Cattle First Podcast

For cattle with bovine viral diarrhea virus (BVDV), diarrhea isn't the main problem.  Less obvious signs can presage economically significant reproductive and respiratory problems.  What's more, persistently infected (PI) calves shed the virus, placing the rest of the herd at risk.

In this podcast, Ag communicator and writer Bill Spiegel interviews Dr. Chris Chase, a veterinary immunologist at South Dakota State University, about proactive strategies for managing BVDV.

Episode #1. Testing Strategies for BVDV

December 21, 2018        1:19:35


Learn about the importance of testing every newborn calf and how to avoid pitfalls in the diagnostic process.

  • Episode #1 Synopsis

    Dr. Chris Chase is a professor in the Department of Veterinary and Biomedical Sciences at South Dakota State University.  His research has focused on developing better methods of detecting disease-causing organisms and preventing viral infections in animals.  He has clinical experience in hog, dairy, cow-calf and feedlot herd health.

    In this episode, learn why testing every animal at birth is so important, as well as why stillbirths, abortions, and sudden deaths should also be tested.  Dr. Chase discusses different testing methods, including polymerase chain reaction (PCR) tests using ear-notches or blood samples.  He also covers when pooled laboratory samples may be appropriate.

    Dr. Chase recommends working with your veterinarian on a testing strategy to help minimize contaminated samples and the influence of recent vaccination that may impact test results.  Finally, you'll learn about transient BVDV infections, or infections that the animal's immune system can clear on its own, and when it might be worth a 30-day quarantine for animals that test positive.

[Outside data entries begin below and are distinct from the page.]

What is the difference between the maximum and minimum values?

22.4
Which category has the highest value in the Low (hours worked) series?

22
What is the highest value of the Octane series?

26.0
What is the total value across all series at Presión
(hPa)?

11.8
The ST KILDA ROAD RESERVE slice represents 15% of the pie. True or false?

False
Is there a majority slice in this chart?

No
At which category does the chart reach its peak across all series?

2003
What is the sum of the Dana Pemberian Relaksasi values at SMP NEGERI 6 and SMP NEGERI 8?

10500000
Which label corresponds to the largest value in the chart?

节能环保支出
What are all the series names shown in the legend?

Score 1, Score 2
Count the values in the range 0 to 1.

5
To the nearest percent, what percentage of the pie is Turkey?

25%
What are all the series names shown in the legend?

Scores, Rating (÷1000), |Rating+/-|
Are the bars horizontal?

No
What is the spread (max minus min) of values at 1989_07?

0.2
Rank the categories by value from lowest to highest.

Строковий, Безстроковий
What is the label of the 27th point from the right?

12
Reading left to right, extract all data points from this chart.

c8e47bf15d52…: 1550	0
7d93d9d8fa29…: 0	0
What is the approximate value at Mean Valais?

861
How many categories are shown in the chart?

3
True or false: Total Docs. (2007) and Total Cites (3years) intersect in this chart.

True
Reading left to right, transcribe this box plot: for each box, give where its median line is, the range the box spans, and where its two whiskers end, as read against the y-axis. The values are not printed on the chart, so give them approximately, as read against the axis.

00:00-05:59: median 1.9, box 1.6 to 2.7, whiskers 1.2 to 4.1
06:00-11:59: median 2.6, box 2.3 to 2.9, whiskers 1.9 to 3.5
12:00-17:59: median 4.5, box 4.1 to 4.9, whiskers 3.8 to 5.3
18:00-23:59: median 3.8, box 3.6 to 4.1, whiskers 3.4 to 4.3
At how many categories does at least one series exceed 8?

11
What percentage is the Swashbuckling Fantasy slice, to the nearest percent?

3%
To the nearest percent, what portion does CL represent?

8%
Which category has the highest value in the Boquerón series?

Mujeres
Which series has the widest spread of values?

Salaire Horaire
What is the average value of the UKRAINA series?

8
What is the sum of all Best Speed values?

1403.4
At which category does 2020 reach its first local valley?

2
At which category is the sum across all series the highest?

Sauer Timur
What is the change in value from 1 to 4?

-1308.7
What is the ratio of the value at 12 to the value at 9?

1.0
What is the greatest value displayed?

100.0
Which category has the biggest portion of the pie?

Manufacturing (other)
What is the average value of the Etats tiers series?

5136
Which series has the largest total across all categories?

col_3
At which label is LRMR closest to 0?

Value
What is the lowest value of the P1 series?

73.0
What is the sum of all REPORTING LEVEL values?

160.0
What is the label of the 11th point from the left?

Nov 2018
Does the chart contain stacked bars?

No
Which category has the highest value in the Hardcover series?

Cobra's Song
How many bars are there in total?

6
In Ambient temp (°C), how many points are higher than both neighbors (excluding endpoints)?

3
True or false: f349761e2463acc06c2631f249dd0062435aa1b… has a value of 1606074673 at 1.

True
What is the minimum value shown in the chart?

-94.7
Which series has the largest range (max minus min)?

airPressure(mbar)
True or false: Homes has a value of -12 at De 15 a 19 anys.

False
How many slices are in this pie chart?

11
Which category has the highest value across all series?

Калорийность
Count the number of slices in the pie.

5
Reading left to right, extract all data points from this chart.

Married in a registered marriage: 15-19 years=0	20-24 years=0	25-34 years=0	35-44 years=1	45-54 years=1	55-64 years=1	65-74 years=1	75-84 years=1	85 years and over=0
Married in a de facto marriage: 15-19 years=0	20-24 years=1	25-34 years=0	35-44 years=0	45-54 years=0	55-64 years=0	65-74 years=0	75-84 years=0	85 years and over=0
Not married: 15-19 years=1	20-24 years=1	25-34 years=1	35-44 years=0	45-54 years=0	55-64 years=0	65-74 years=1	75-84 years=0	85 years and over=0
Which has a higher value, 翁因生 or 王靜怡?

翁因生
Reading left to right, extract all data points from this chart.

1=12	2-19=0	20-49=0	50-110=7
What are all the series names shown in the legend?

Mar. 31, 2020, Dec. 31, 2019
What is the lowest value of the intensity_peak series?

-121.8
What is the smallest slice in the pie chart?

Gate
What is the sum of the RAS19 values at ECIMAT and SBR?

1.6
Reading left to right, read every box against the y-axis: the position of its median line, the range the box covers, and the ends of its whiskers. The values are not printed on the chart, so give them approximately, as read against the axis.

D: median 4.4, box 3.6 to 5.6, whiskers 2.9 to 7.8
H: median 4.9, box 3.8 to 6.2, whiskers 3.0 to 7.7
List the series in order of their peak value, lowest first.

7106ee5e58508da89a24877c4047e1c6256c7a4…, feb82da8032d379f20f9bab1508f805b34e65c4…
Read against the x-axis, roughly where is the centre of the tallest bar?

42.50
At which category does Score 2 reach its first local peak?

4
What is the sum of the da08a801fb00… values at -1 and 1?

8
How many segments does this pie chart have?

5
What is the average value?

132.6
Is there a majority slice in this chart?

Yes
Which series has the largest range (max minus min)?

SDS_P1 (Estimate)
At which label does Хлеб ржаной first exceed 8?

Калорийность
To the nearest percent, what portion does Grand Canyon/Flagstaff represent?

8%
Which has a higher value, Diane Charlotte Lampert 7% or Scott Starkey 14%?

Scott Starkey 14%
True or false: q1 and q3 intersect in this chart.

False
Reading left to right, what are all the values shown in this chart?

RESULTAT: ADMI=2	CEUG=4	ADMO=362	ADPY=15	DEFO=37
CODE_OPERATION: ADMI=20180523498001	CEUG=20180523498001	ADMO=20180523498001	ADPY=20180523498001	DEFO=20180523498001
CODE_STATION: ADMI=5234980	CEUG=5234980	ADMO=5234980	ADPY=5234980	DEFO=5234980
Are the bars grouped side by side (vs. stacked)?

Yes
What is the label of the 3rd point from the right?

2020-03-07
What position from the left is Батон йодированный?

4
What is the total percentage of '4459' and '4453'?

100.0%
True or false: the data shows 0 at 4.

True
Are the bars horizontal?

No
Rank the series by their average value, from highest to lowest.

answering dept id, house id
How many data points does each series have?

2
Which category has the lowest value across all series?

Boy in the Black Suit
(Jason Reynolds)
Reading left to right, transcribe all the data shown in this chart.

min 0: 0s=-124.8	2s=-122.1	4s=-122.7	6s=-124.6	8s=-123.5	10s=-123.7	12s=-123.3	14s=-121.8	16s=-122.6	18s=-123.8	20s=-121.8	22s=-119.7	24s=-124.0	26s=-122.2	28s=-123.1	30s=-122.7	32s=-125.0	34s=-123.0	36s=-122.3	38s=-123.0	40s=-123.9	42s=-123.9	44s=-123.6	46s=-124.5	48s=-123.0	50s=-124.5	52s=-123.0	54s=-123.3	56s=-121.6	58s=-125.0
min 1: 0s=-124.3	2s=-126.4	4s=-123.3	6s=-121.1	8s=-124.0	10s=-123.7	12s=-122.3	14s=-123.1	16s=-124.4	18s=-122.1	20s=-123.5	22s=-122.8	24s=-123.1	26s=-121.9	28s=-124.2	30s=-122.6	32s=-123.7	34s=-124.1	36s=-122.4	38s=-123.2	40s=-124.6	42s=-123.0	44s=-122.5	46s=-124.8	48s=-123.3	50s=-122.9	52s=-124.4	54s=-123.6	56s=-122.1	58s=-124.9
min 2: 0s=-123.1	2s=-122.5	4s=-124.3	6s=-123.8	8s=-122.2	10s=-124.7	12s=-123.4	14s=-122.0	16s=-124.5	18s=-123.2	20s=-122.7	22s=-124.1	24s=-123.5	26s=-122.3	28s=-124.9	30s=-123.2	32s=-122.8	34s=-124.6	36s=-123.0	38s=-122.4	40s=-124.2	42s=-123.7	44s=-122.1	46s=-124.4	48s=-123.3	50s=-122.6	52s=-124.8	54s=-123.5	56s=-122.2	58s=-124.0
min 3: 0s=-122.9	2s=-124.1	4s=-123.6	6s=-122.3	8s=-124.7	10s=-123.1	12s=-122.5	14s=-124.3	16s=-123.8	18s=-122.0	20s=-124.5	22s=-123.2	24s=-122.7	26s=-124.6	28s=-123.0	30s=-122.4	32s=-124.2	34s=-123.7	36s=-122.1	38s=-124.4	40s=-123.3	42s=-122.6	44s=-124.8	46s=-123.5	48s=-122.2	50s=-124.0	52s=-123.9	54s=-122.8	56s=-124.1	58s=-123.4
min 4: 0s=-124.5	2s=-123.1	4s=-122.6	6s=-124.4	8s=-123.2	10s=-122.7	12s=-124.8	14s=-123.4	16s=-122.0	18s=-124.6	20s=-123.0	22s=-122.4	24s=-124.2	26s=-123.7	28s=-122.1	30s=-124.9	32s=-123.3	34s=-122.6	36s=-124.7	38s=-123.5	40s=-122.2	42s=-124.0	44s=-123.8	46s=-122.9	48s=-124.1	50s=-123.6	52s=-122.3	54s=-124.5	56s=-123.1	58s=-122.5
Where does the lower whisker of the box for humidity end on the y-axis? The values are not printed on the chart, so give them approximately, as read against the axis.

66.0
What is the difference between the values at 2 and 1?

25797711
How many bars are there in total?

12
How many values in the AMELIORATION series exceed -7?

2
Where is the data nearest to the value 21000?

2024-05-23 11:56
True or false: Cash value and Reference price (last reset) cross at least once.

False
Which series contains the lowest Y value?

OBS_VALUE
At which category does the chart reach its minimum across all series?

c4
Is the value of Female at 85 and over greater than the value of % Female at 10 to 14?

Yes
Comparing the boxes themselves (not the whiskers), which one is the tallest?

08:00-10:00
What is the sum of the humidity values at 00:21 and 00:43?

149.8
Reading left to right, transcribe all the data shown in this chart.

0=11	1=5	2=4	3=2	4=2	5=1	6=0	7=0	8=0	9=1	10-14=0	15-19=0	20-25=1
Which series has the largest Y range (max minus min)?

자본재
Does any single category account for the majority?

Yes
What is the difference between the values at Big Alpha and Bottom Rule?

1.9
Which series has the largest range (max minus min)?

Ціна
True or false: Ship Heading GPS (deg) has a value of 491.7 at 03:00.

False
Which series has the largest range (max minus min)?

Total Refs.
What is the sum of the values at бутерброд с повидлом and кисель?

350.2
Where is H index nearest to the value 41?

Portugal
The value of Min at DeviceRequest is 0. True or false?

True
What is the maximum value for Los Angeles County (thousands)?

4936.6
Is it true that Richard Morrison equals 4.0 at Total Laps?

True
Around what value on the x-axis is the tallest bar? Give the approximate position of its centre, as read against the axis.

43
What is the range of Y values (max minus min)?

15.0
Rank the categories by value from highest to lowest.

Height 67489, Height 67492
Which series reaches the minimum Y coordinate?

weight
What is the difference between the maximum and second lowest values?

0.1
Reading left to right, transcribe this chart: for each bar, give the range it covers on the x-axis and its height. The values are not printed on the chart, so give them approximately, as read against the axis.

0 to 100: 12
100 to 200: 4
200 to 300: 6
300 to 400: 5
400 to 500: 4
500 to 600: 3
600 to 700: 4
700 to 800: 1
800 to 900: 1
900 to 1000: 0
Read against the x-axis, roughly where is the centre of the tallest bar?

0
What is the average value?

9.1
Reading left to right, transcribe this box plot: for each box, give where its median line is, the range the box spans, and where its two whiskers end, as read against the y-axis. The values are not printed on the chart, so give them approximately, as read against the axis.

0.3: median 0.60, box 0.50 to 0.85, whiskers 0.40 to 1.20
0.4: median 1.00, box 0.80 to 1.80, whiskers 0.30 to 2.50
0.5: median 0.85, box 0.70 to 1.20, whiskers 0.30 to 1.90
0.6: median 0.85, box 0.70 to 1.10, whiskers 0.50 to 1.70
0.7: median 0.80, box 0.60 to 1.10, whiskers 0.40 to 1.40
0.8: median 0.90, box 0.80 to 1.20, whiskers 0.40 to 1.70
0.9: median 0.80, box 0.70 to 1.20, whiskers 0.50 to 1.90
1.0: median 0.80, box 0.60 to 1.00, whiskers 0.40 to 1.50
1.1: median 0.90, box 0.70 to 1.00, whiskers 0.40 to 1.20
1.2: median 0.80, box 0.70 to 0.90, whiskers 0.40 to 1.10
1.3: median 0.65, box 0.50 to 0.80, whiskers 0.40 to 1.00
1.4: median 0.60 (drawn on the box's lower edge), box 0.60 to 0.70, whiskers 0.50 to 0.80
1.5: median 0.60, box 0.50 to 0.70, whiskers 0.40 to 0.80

Episode #2. The Impact of BVDV Persistently Infected (PI) Calves

January 8, 2019        54:05


Most PI calves become infected with BVDV in the uterus. Hear how a PI calf can impact the rest of the herd and why early testing can help minimize risks.

  • Episode #2 Synopsis

    In this episode, we'll learn how PI calves typically acquire the infection in the uterus, before their immune systems have fully developed.  You'll also hear why testing the pregnant animal or the amniotic fluid are not effective for identifying PI calves.

    Infected calves may be healthy and grow normally or can be poor-doers that don't live much past a year of age.  In either case, the calves are infeccted for life and will shed the virus in all body secretions, exposing other animals in the herd.

    If a PI animal escapes detection, it can result in significant costs down the road.  Dr. Chase shares the results of a research study that followed a herd with PI animals, including how long it took PI animals to succumbe to mucosal disease.

    Finally, how do you determine if a calf was infected in the uterus or wheter it simply has antibodies to the virus from the colostrum of a vaccinated mother?  Learn this and more in episode two.

Episode #3. How to Protect Your Herd from BVDV

January 24, 2019        1:10:23


Good BVDV management requires monitoring, an effective biosecurity program and vaccination. Learn the merits of bulk milk testing for the virus in dairies, how to safely add replacement heifers to the herd, successful vaccine strategies and more.

  • Episode #3 Synopsis

    In a three-pronged approach to BVDV management, Dr. Chis Chase shares why bulk-milk testing can be an effective screening tool In large dairy herds, but not for smaller operations.

    In terms of biosecurity, Dr. Chase shares his recommendations for how to safely merge replacement heifers into your existing herd. 

    You’ll also learn about BVDV vaccination timing — when is the best time for modified-live-virus vaccines and when should inactivated vaccines be used. Dr. Chase also shares new findings on the emergence of BVDV type 1b, and why your vaccine should include protection against this subtype. He’ll also discuss the role of the Singer strain of type 1a in vaccines and how it can provide additional protection against BVDV 1b.

    Your veterinarian can play a key role in developing an effective BVDV vaccination strategy, including how to help pregnant animals develop plenty of antibodies for the colostrum, to help new calves off to a strong start.

Episode #4. Killed vs. Modified-Live-Virus (MLV) Vaccine Choices

February 12, 2019        45:32


In this episode, learn the difference between killed, or inactivated, and MLV vaccines and the best time to use each type of vaccine for optimum protection from BVDV.

  • Episode #4 Synopsis

    In our final episode, Dr. Chris Chase explains the pros and cons of killed and MLV vaccines. With MLV vaccines, he’ll explore the concepts of reversion to virulence, adventitious agents and maternal antibody interference. He’ll also discuss the role of adjuvants in killed vaccines.

    You’ll learn the importance of boosting immunity with MLV vaccines before any animal is bred and how a killed vaccine during pregnancy can help develop high-quality colostrum for the calf.

    We’ll also explore the difference between vaccination and immunization and how to time vaccination to avoid a milk drop in lactating cows. Hear why Dr. Chase recommends involving your veterinarian in developing a vaccination protocol to help choose the right vaccines at the right time to boost herd health.